Sure. But same as DanielV’s point about elimiating circularity by just asking for the complete preference ordering, we are limited by what humans can think about.
Humans have to think in terms of high-level descriptions of approximately constant size, no matter the spatiotemporal scale. We literally cannot elicit preferences over universe-histories, much as we’d like to.
What we can do, maybe, is elicit some opinions on these “high-level descriptions of approximately constant size,” at many different spatiotemporal scales: ranging from general opinions on how the universe should go to what could improve the decor of your room today. Stitching these together into a utility function over universe histories is pretty tricky, but I think there might be some illuminating simplifications we could think about.
Which is to say, it’s possible for a scheme like this to not even include good results in its hypothesis space.
I think I agree strongly with the spirit of that, but would frame it differently. I’d say that this approach could fail to consider extremely important dimensions over which the agent has value. Indeed, all examples in the post very likely do so. Alice probably also cares about other things, such as safety, cost, fuel efficiency, etc. So it could be that the ideal car would have a sportiness of 50 and a weight of 6 (or whatever), but also that the vast majority of such cars would be disliked, because the ideal car has that as well as some very specific scores for various other dimensions.
So I think that the problem is really that this approach could very easily fail to sufficiently specify the states, so that, even if the good result is included in its hypothesis space, achieving “that good result” is actually still a quite wide target and many ways of doing so would be bad.
As for the specific issue you (Charlie Steiner, not FactorialCode) raise, I think there are multiple possible workarounds. One is what FactorialCode suggests. Another would be to add another dimension to capture “similarity to what has come before and will come after”, or “variety compared to what the agent is used to”, or “amount of change within this state”, or something like that.
Note that, as stated above, any dimensions that aren’t specified within the state space are free to vary, with this still counting as the “same state”. So if the agent wants “variety” for its own sake, and is fine with this being variety along dimensions it doesn’t otherwise care about, that could be fairly easy to accommodate. It would get trickier if the agent wants variety along dimensions it does otherwise care about, but it still seems some workarounds could work.
But this is of course just patching one specific issue, and I still think that the fact we could easily neglect important dimensions matters a lot. But I think that’s important for any efforts towards alignment or capturing preferences.
You can work around this by making your “state space” descriptions of sequences of states. And defining preferences between these sequences.
Sure.
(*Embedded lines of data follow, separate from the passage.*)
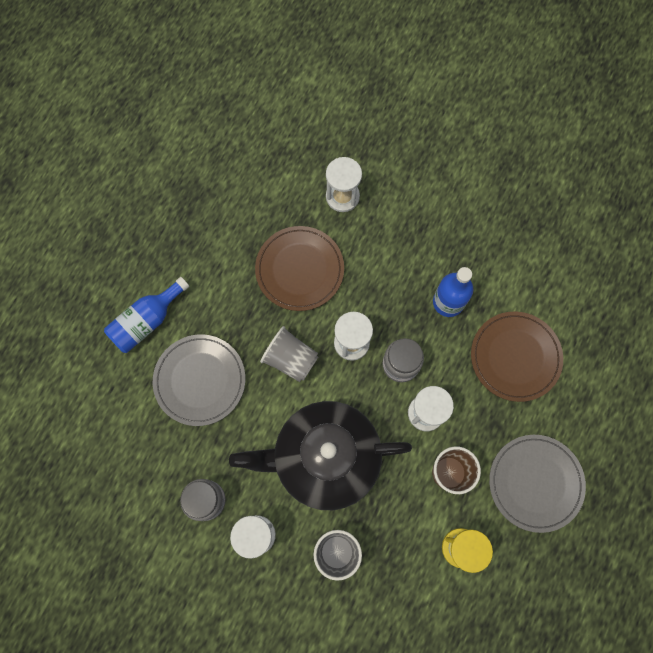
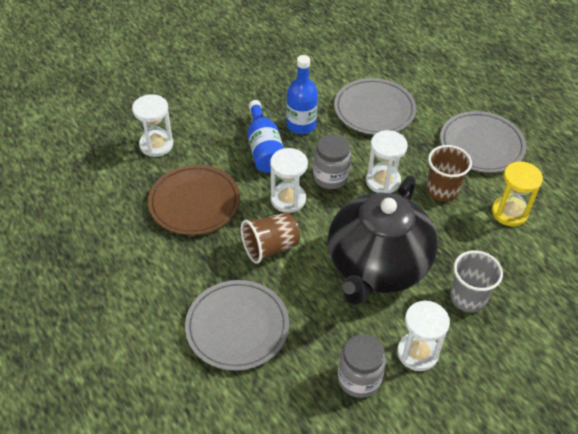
camera: 60 degrees left, 25 degrees down
blue bottle [104,277,189,353] -> blue bottle moved to [247,100,284,173]
grey cup [260,326,318,382] -> brown cup [241,212,300,264]
brown plate [471,312,563,402] -> grey plate [334,78,417,135]

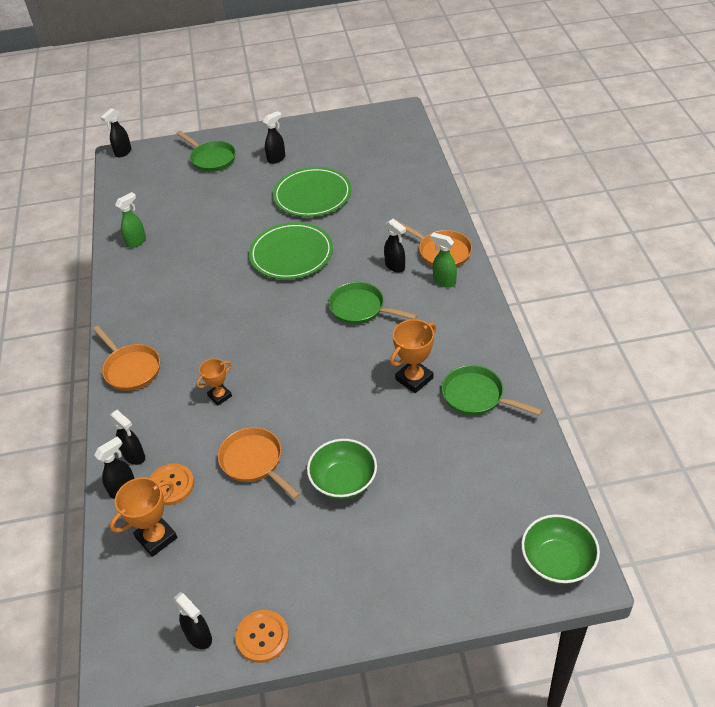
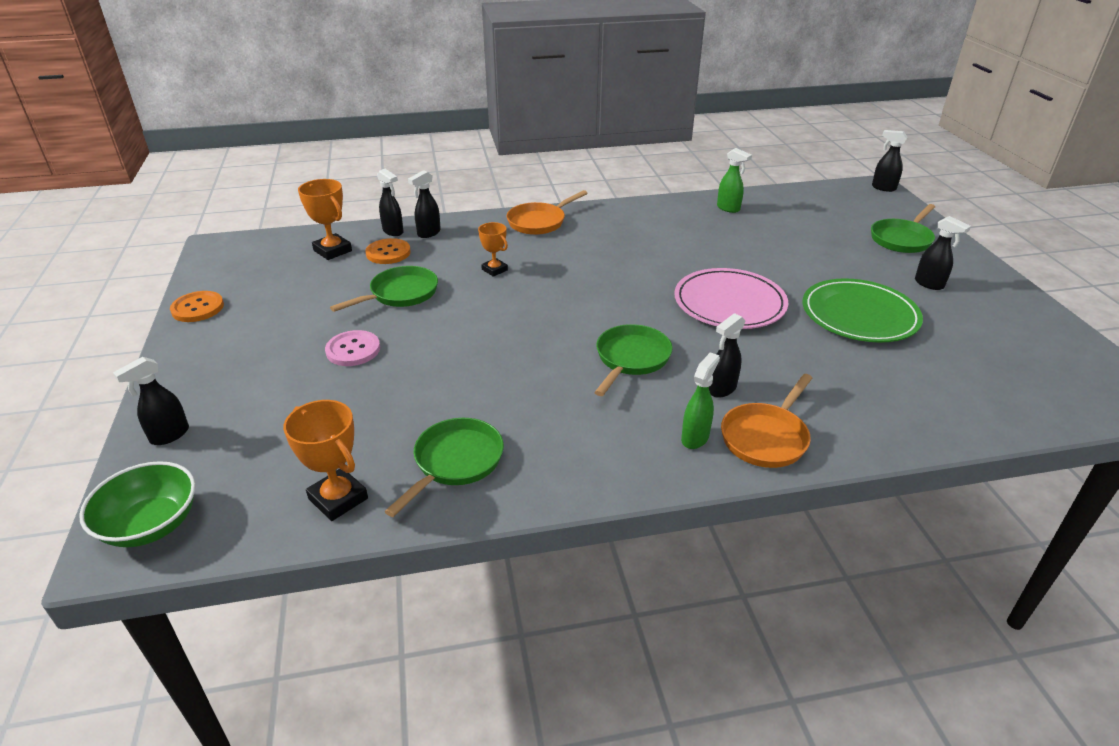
camera: 85 degrees right, 10 degrees down
black spray bottle [174,592,212,649] -> black spray bottle moved to [113,357,189,445]
orange pan [218,427,300,499] -> green pan [330,266,438,312]
green plate [249,222,333,279] -> pink plate [674,268,788,329]
green bowl [307,439,377,499] -> pink button [325,330,380,366]
orange trophy [390,319,436,393] -> orange trophy moved to [283,400,368,521]

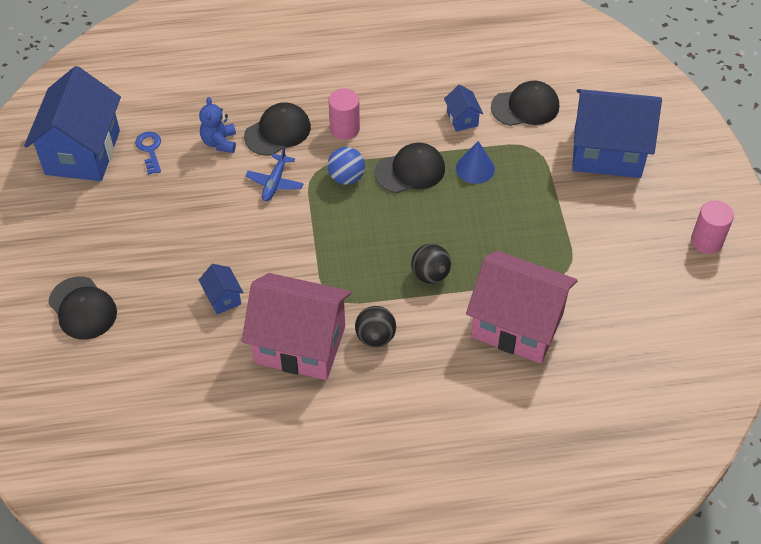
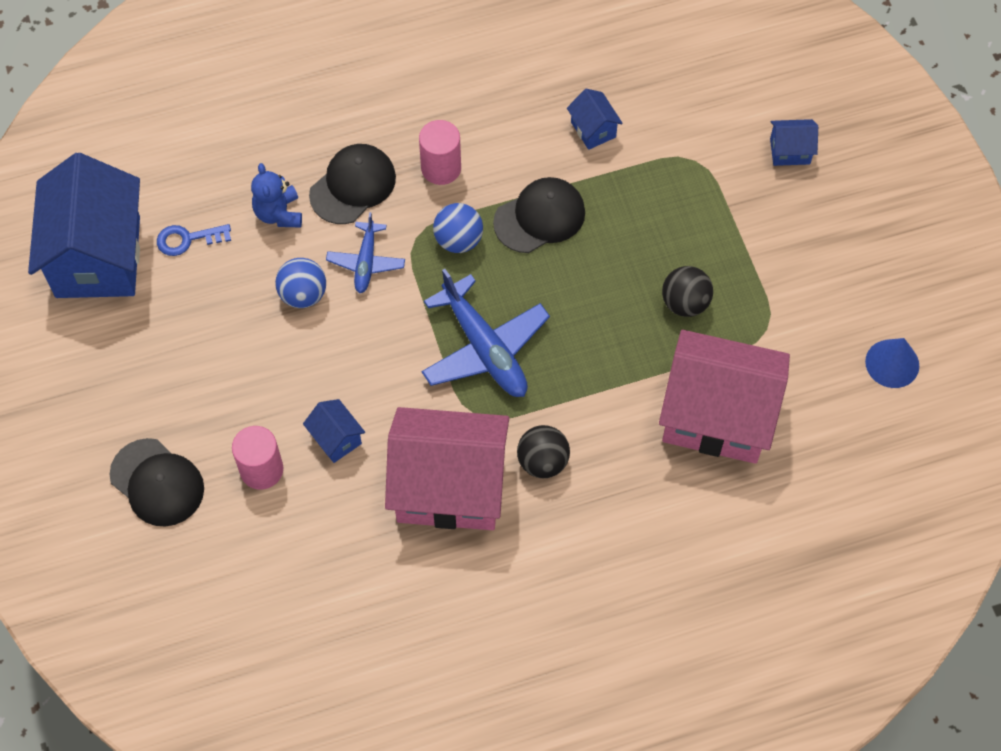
camera: 10 degrees left, 10 degrees up
blue key [135,132,161,175] -> blue key turned 75 degrees counterclockwise [157,224,231,256]
black ball [411,244,451,284] -> black ball moved to [662,266,713,317]
blue cone [456,141,495,184] -> blue cone moved to [865,338,919,388]
black cap [491,81,559,126] -> none
blue house [572,89,662,178] -> blue house [770,119,818,166], size x0.42
pink cylinder [691,201,734,254] -> pink cylinder moved to [232,426,283,490]
none -> blue ball [275,258,326,308]
none -> blue plane [421,269,550,397]

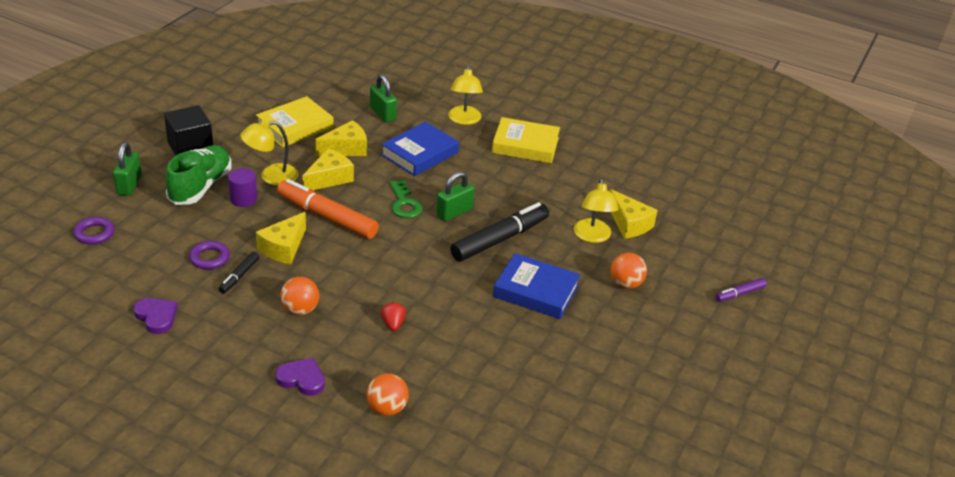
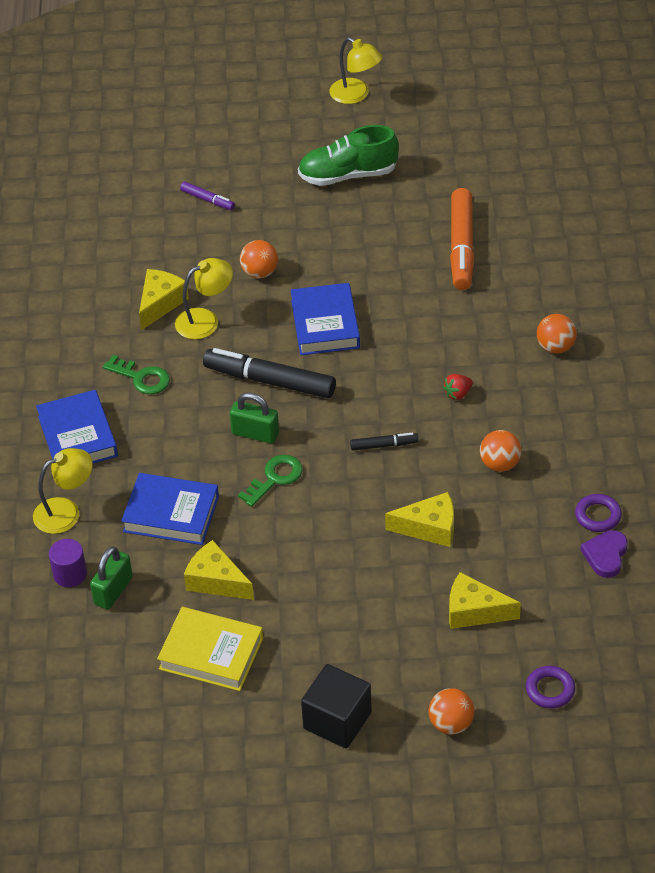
camera: 115 degrees left, 10 degrees up
green padlock [113,142,141,196] -> orange ball [429,688,475,734]
green shoe [165,145,232,205] -> green shoe moved to [298,125,399,186]
purple ring [189,241,230,270] -> purple ring moved to [575,494,622,532]
black marker [219,252,259,293] -> black marker moved to [350,433,418,451]
purple cylinder [228,168,257,207] -> purple cylinder moved to [49,539,87,587]
yellow lamp [240,120,299,186] -> yellow lamp moved to [329,37,383,104]
purple heart [275,358,325,396] -> none
orange marker [277,179,379,239] -> orange marker moved to [450,188,474,290]
yellow cheese [303,148,354,190] -> yellow cheese moved to [449,572,521,629]
yellow book [492,117,560,163] -> blue book [36,390,118,463]
none -> green key [103,355,170,394]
But same as DanielV’s point about elimiating circularity by just asking for the complete preference ordering, we are limited by what humans can think about.
Humans have to think in terms of high-level descriptions of approximately constant size, no matter the spatiotemporal scale. We literally cannot elicit preferences over universe-histories, much as we’d like to.
What we can do, maybe, is elicit some opinions on these “high-level descriptions of approximately constant size,” at many different spatiotemporal scales: ranging from general opinions on how the universe should go to what could improve the decor of your room today. Stitching these together into a utility function over universe histories is pretty tricky, but I think there might be some illuminating simplifications we could think about.
I think I agree strongly with the spirit of that, but would frame it differently. I’d say that this approach could fail to consider extremely important dimensions over which the agent has value. Indeed, all examples in the post very likely do so. Alice probably also cares about other things, such as safety, cost, fuel efficiency, etc. So it could be that the ideal car would have a sportiness of 50 and a weight of 6 (or whatever), but also that the vast majority of such cars would be disliked, because the ideal car has that as well as some very specific scores for various other dimensions.
So I think that the problem is really that this approach could very easily fail to sufficiently specify the states, so that, even if the good result is included in its hypothesis space, achieving “that good result” is actually still a quite wide target and many ways of doing so would be bad.
This seems very related to the idea that value is fragile.
As for the specific issue you (Charlie Steiner, not FactorialCode) raise, I think there are multiple possible workarounds. One is what FactorialCode suggests. Another would be to add another dimension to capture “similarity to what has come before and will come after”, or “variety compared to what the agent is used to”, or “amount of change within this state”, or something like that.
Note that, as stated above, any dimensions that aren’t specified within the state space are free to vary, with this still counting as the “same state”. So if the agent wants “variety” for its own sake, and is fine with this being variety along dimensions it doesn’t otherwise care about, that could be fairly easy to accommodate. It would get trickier if the agent wants variety along dimensions it does otherwise care about, but it still seems some workarounds could work.
But this is of course just patching one specific issue, and I still think that the fact we could easily neglect important dimensions matters a lot. But I think that’s important for any efforts towards alignment or capturing preferences.